Es ist eine normale Verkehrskontrolle an der Autobahnabfahrt Wildeshausen bei Oldenburg. Die zwei Polizisten überprüfen ein Auto mit zwei 31 und 29 Jahre alten Vietnamesen. Einer von ihnen kann sich nicht ausweisen. Die Beamten durchsuchen deshalb das Fahrzeug und finden den Lageplan eines Asia-Restaurants. Es ist das im niedersächsischen Sittensen, wo in der Nacht zum Montag sieben Menschen ermordet worden sind.

Die beiden Männer sitzen nun in Untersuchungshaft. Doch obwohl die Polizei zwei Verdächtige gefunden hat, sind die Morde noch lange nicht aufgeklärt. Der Anwalt eines der Vietnamesen hat Haftbeschwerde beantragt, sein Mandant wisse „gar nicht, warum er verhaftet wurde“. Die Ermittler suchen zudem noch immer nach einem Motiv.

Fest steht: In dem Lokal in Sittensen wurden sechs tote Asiaten und ein Schwerverletzter gefunden, der wenig später seinen Schussverletzungen erlag. Manche der Opfer waren gefesselt und mit Kopfschüssen geradezu hingerichtet worden.

Zwei Tote wurden inzwischen als das Ehepaar identifiziert, dem das Gasthaus gehörte. Die Hongkong-Briten galten im Ort als sehr beliebt. Zudem wurden ein 31-jähriger thailändischer Koch und eine 36-jährige malaysische Kellnerin umgebracht. Der Ehemann der Malaysierin hatte die Leichen entdeckt, als er seine Frau von der Arbeit abholen wollte.

Überlebt hat das Verbrechen die zweijährige Tochter der Betreiber, die gesund und in Sicherheit sein soll. Die drei anderen Toten sind nach Polizeiangaben ein 57 Jahre alter Koch aus Hongkong, eine weitere Kellnerin von 38 Jahren und ein 32-jähriger Küchenhelfer aus Vietnam. Die Identifizierung hatte mehrere Tage gedauert, weil einige der Opfer keine Ausweise bei sich hatten.

Gab es zu Anfang der Ermittlungen noch Spekulationen, dass die chinesischen Triaden etwas mit der Tat zu tun haben könnten, glaubt die Polizei jetzt eher an einen Zusammenhang mit der vietnamesischen Mafia. Der Gedanke drängt sich nicht nur wegen der Nationalität der Tatverdächtigen auf. Polizeisprecher Christoph Steinke erklärte, die Sonderkommission habe ein Amtshilfeersuchen an Berlin gestellt. Konkrete Hinweise gebe es zwar nicht, aber man will „Dinge, die in Berlin passiert sind, durchleuchten“. Gemeint ist die Mordserie im Milieu der Zigarettenmafia Mitte der 90er-Jahre.
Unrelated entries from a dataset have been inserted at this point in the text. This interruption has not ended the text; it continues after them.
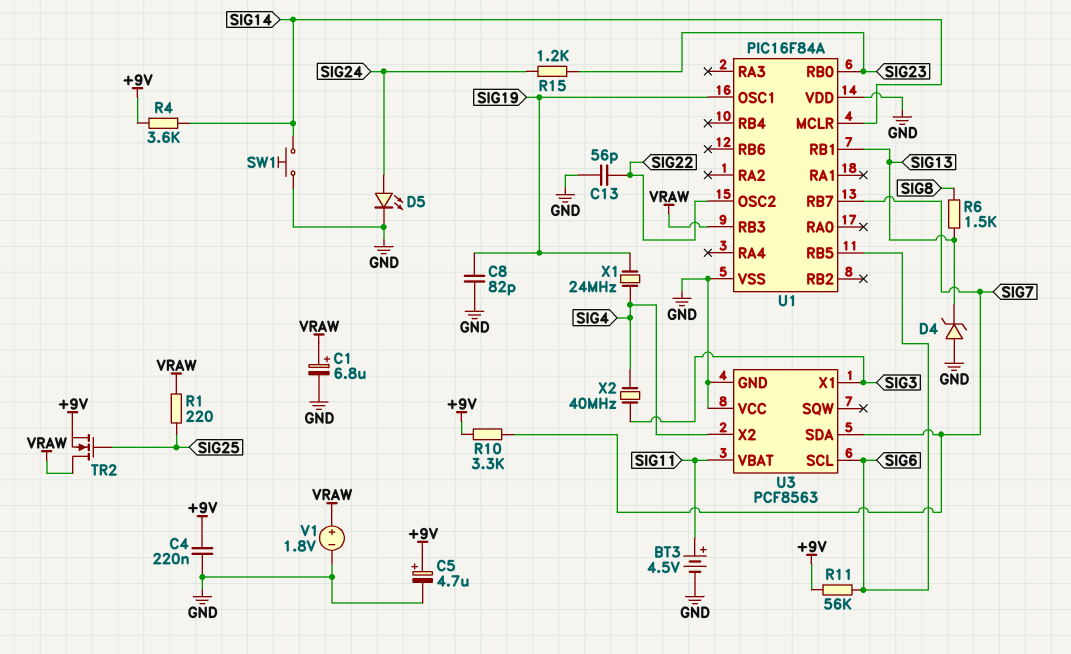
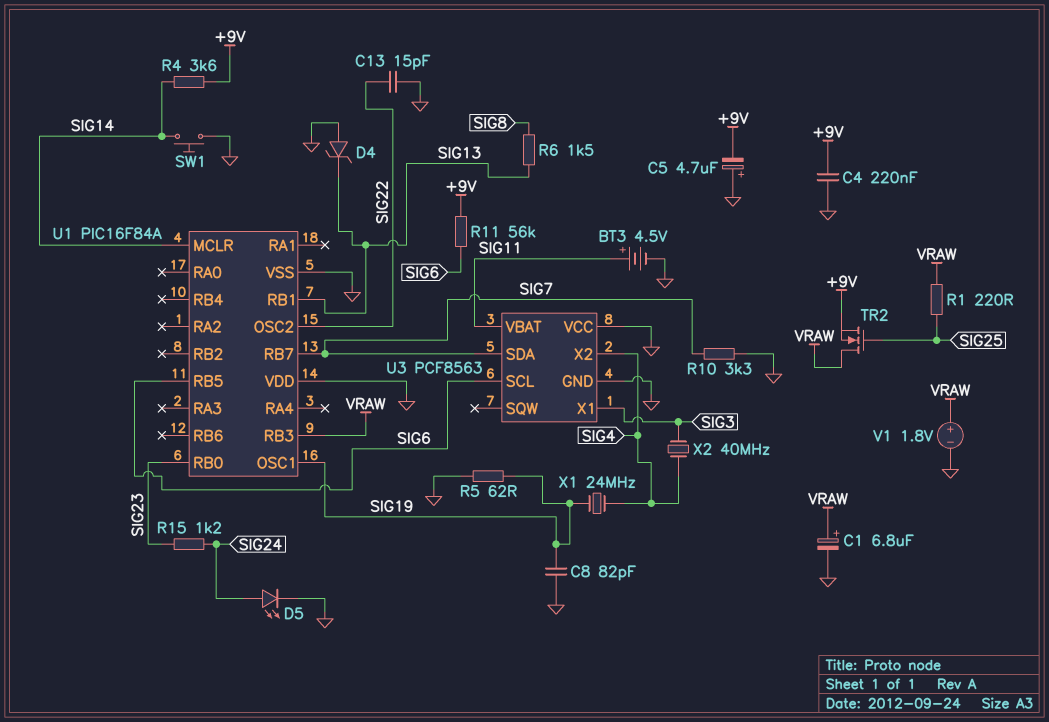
C5: 4.7uF (plus +9V, minus GND) -> 4.7uF (plus GND, minus +9V)
C13: 56pF (GND, SIG22) -> 15pF (GND, SIG22)
R5: none -> 62 (GND, SIG19)
R10: 3.3k (+9V, SIG7) -> 3.3k (GND, SIG7)

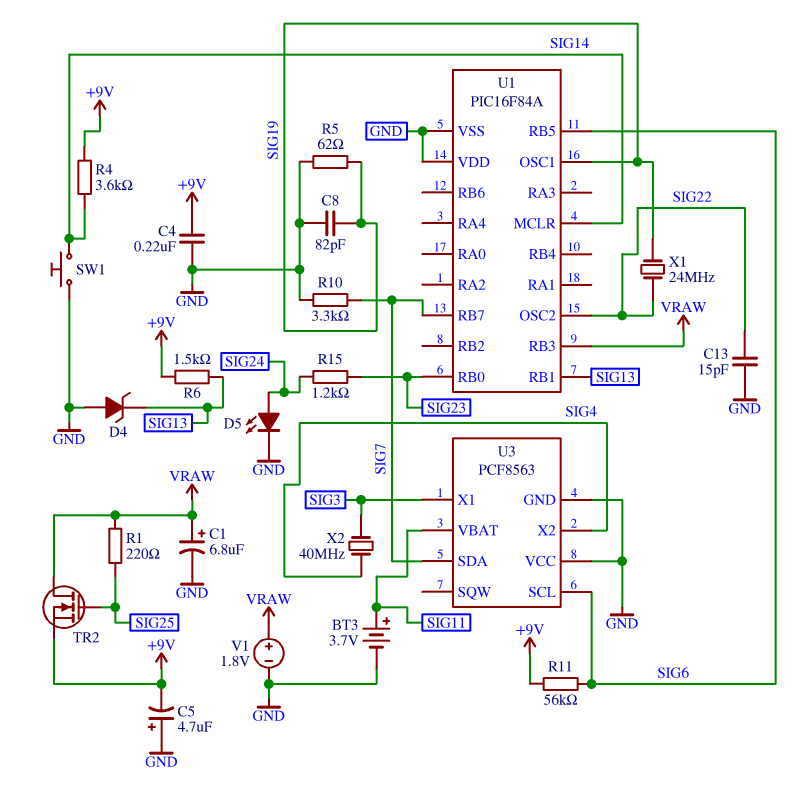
BT3: 4.5V (plus SIG11, minus GND) -> 3.7V (plus SIG11, minus GND)
R6: 1.5k (SIG8, SIG13) -> 1.5k (+9V, SIG13)
X1: 24MHz (SIG4, SIG19) -> 24MHz (SIG19, SIG22)

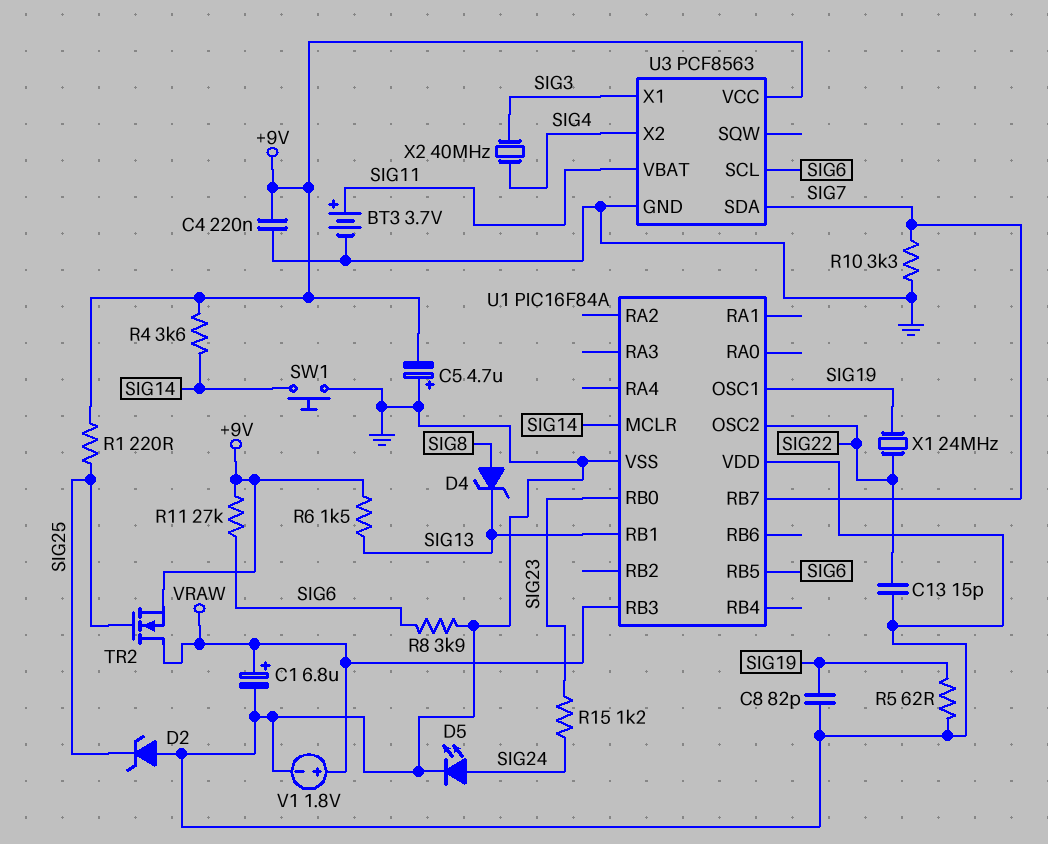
D2: none -> zener (A GND, K SIG25)
D4: zener (A GND, K SIG13) -> zener (A SIG8, K SIG13)
R1: 220 (SIG25, VRAW) -> 220 (+9V, SIG25)
R8: none -> 3.9k (GND, SIG6)
R11: 56k (+9V, SIG6) -> 27k (+9V, SIG6)
U3 pin VCC: GND -> +9V

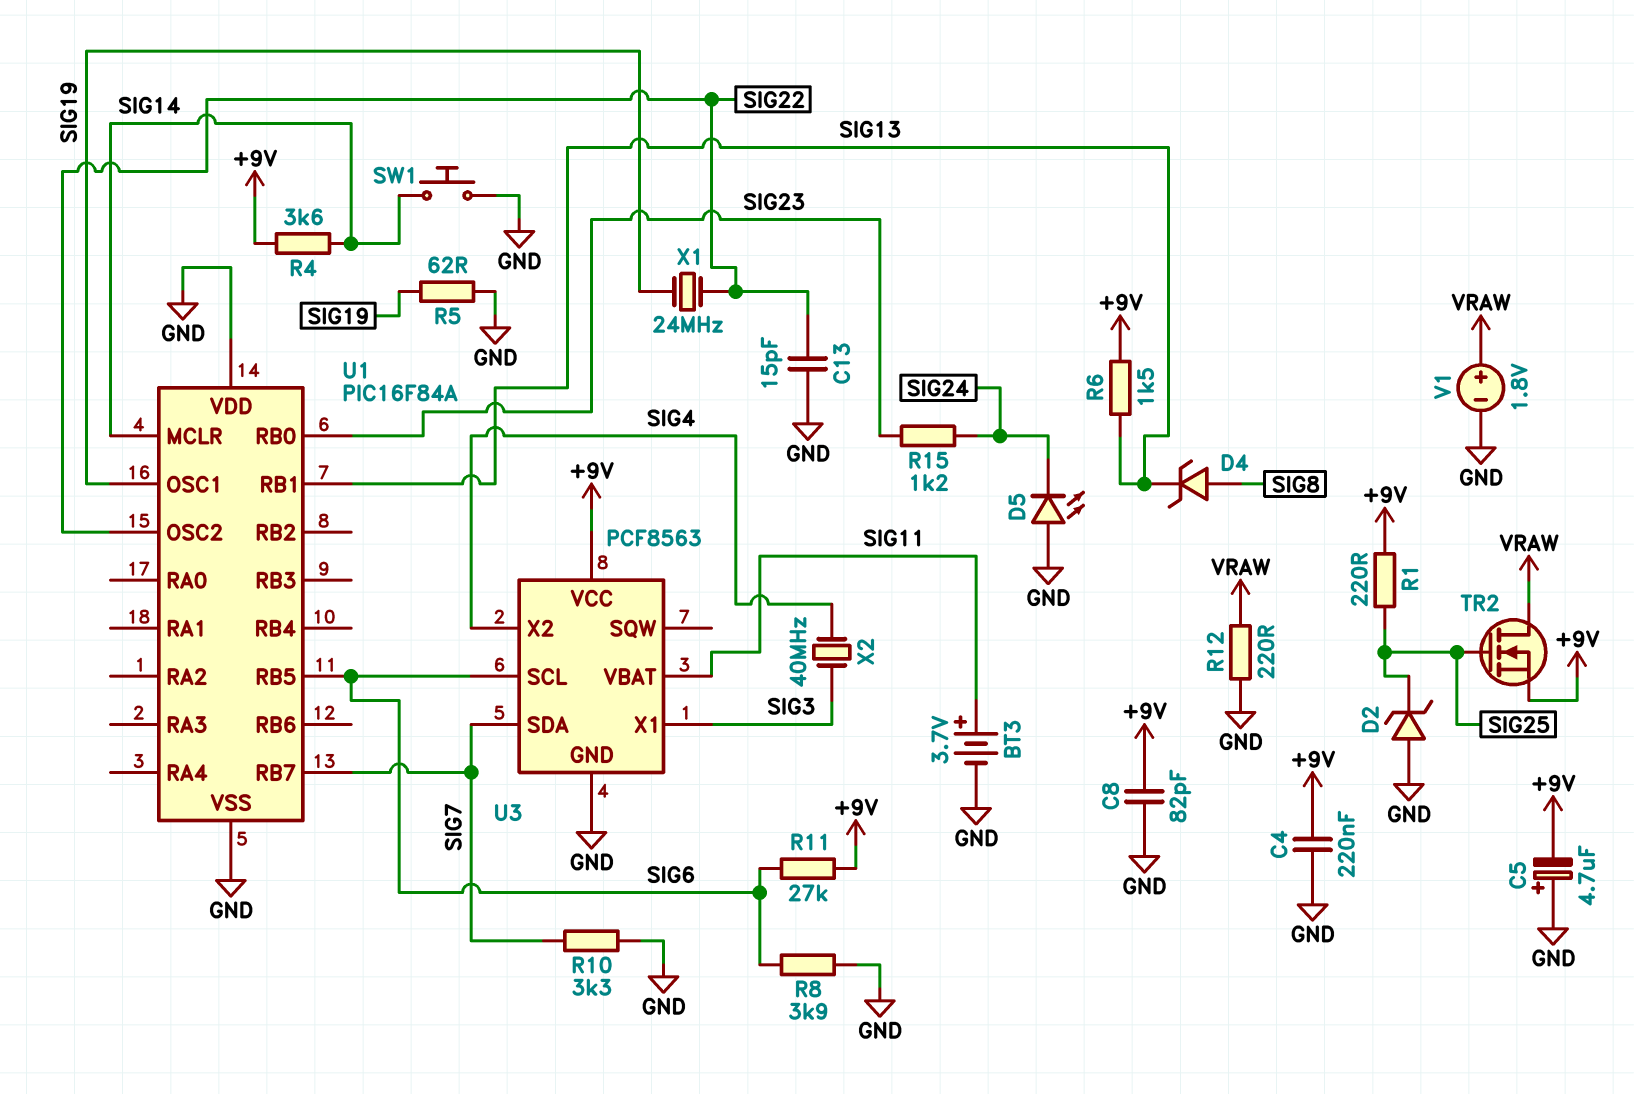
C1: 6.8uF (plus VRAW, minus GND) -> none
C8: 82pF (GND, SIG19) -> 82pF (+9V, GND)
D5: LED (A SIG24, K GND) -> LED (A GND, K SIG24)
R12: none -> 220 (GND, VRAW)
U1 pin RB3: VRAW -> none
Und tatsächlich ähnelt der Mord einem Sechsfachmord vom Mai 1996 in einem Hochhaus im Berliner Stadtteil Marzahn. Damals kämpften vietnamesische Banden mit besonders brutalen Methoden um die Vorherrschaft im illegalen Zigarettenhandel. Im Mai 1996 fanden Polizisten sechs gefesselte und mit Kopfschüssen hingerichtete Opfer in einer Wohnung. Der Mord ist aufgeklärt. Verurteilt wurden Mitglieder der Zigarettenmafiabande Ngoc Thien. Nach der Auffassung des Gerichtes sollen die Mörder die Führungsmitglieder einer konkurrierenden Bande nach dem Aufenthaltsort ihres Chefs gefragt haben. Niemand antwortete, daher wurden alle erschossen.

Dass diese Morde aufgeklärt wurden, verdanken die Ermittler lediglich einer Kronzeugin. Die Vietnamesin hatte den Männern den Haushalt führen müssen. Ihr gegenüber hatten sie sich der Morde gerühmt und Details preisgegeben, die das Gericht für glaubwürdig hielt. Die Haupttäter sitzen noch in Haft, während einige minder Beschuldigte wieder auf freiem Fuß sind.

Die Berliner Polizei hatte das Amtshilfeersuchen aus Niedersachsen erwartet. „Mich würde es wundern, wenn es da keine Bezüge nach Berlin gäbe“, sagt ein Polizeiexperte, der nicht genannt werden will. Seit Jahren hat die vietnamesische Mafia zwar keinen Mord mehr begangen, aber sie ist äußerst aktiv, nicht nur im Zigarettenschmuggel. Die Polizei in Berlin ermittelt auch wegen Hehlerei, Schutzgelderpressung, Drogendelikten und Menschenhandel.

Opfer von Morden der vietnamesischen Mafia waren allerdings bisher immer Vietnamesen und nicht andere Asiaten. „Aber die Communitys haben sich in letzter Zeit sehr vermischt“, meint der Experte. Und Berliner Vietnamesen erzählen, dass sich einige „Mafiosi“ in letzter Zeit in die alten Bundesländer abgesetzt hätten. Offenbar wegen des Ermittlungsdrucks, den die Polizei in Berlin ausübt.